**Dataset entries**
-*-*-

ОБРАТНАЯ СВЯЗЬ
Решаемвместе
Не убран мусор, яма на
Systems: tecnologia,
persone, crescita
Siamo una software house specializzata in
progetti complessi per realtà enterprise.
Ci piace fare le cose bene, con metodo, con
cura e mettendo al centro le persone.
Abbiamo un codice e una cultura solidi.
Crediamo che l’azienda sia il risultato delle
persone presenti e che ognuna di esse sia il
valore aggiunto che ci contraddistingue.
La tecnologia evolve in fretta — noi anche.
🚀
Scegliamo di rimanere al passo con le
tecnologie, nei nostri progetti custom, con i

-*-*-

**WHAT TO DO**
Return the text lines of every item above verbatim, keeping each line unchanged and in its original order.

**RESPONSE TO THE EXERCISE**
ОБРАТНАЯ СВЯЗЬ
Решаемвместе
Не убран мусор, яма на
Systems: tecnologia,
persone, crescita
Siamo una software house specializzata in
progetti complessi per realtà enterprise.
Ci piace fare le cose bene, con metodo, con
cura e mettendo al centro le persone.
Abbiamo un codice e una cultura solidi.
Crediamo che l’azienda sia il risultato delle
persone presenti e che ognuna di esse sia il
valore aggiunto che ci contraddistingue.
La tecnologia evolve in fretta — noi anche.
🚀
Scegliamo di rimanere al passo con le
tecnologie, nei nostri progetti custom, con i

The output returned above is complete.